For comparison, the S&P 500 index more than doubled, rising 128 percent from March 31, 2020 (the year that PIF’s portfolio was worth just short of $10 billion) to December 31, 2024, the date of PIF’s most recent filing.
Still, in other investments, PIF has made gains, its biggest probably being in the travel technology company Booking Holdings, up more than 3½ times, or an increase of 269 percent.
“Many of the PIF’s US equity investments tie into its ambitions to develop a domestic knowledge economy, buying into gaming, tech and AI-related companies,” says Rachel Ziemba, founder of Ziemba insights, a New York-based advisory company.
“PIF’s opportunistic shifting within its US asset portfolio has been relatively successful,” she says.
PIF was a minor entity on the global stage before Prince Mohammed bin Salman, now the Crown Prince, became its chairman in 2015 and transformed it into the kingdom’s pre-eminent sovereign wealth fund, variously valued now at almost $1 trillion.
In the US, PIF has submitted filings to the market regulator in every quarter since 2020.
Since then, it has invested in 109 listed US companies and now holds shares or call options in 59 companies, the data shows.
Of these, 35 are call options, where PIF has the right to buy a stock at a certain price on a bet that the price will increase.
“PIF is driven primarily by economic considerations,” says Robert Mogielnicki, senior resident scholar at the Arab Gulf States Institute in Washington.
PIF, which did not respond to requests for comment, has bought and sold stakes in 45 US companies including plane maker Boeing, financial services company Citigroup and healthcare company Pfizer, the data shows.
Gains and losses
PIF does not disclose the price at which it buys or sells stocks or exact dates but declares how many shares it owns in a company on the final day of each quarter and their total value. Based on this, AGBI can estimate a per-share price at which PIF bought or sold a stock.
The utilisation of large sovereign wealth funds has economic and non-economic implications, Mogielnicki says, but “PIF’s role in driving domestic transformation or its regional investment offices are not purely financial undertakings.”
As well as gains, the data suggests that many investments have left PIF nursing paper or actual losses, including PayPal (down 67 percent) and Hyzon Motors (down 58 percent).
The average duration of its holdings is a little over 18 months.

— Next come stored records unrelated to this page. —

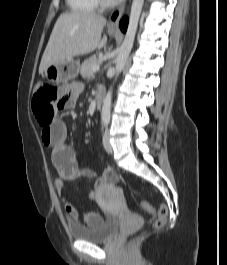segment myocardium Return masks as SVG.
Returning <instances> with one entry per match:
<instances>
[{
	"mask_svg": "<svg viewBox=\"0 0 227 265\" xmlns=\"http://www.w3.org/2000/svg\"><path fill=\"white\" fill-rule=\"evenodd\" d=\"M97 2L101 5H108L109 4V0H97Z\"/></svg>",
	"mask_w": 227,
	"mask_h": 265,
	"instance_id": "f54148a6",
	"label": "myocardium"
}]
</instances>
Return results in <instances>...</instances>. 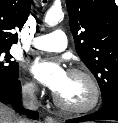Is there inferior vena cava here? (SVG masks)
I'll return each instance as SVG.
<instances>
[{
  "label": "inferior vena cava",
  "instance_id": "1",
  "mask_svg": "<svg viewBox=\"0 0 118 123\" xmlns=\"http://www.w3.org/2000/svg\"><path fill=\"white\" fill-rule=\"evenodd\" d=\"M35 91L36 86L34 84H29L22 87L23 105L28 109L37 110L39 107ZM19 123H29V122L24 119H21Z\"/></svg>",
  "mask_w": 118,
  "mask_h": 123
}]
</instances>
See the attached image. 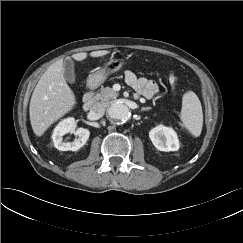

It invested in 21 companies for a year or less.
Saudi Arabia has pledged to increase trade and investment with the US to at least $600 billion over President Donald Trump’s four-year term. He in turn has called for this to be $1 trillion.
“PIF will be an important instrument in driving activity along the US-Saudi investment corridor,” says Mogielnicki. “We may see some opportunistic snapping up of shares alongside market volatility, but I don’t think the PIF is especially keen on pursuing bad investment deals out of hope for political dividends.”
To mitigate its risk, PIF moved last year into buying call options, the data shows.
The shift suggests that PIF is trying to maximise its returns beyond conventional equity investing, Ziemba says. The fund used to make sizeable investments in US exchange-traded funds before it focused more on individual company stocks.
As PIF needs to invest more domestically, “so it is being creative in how it’s doing its US exposure,” she says.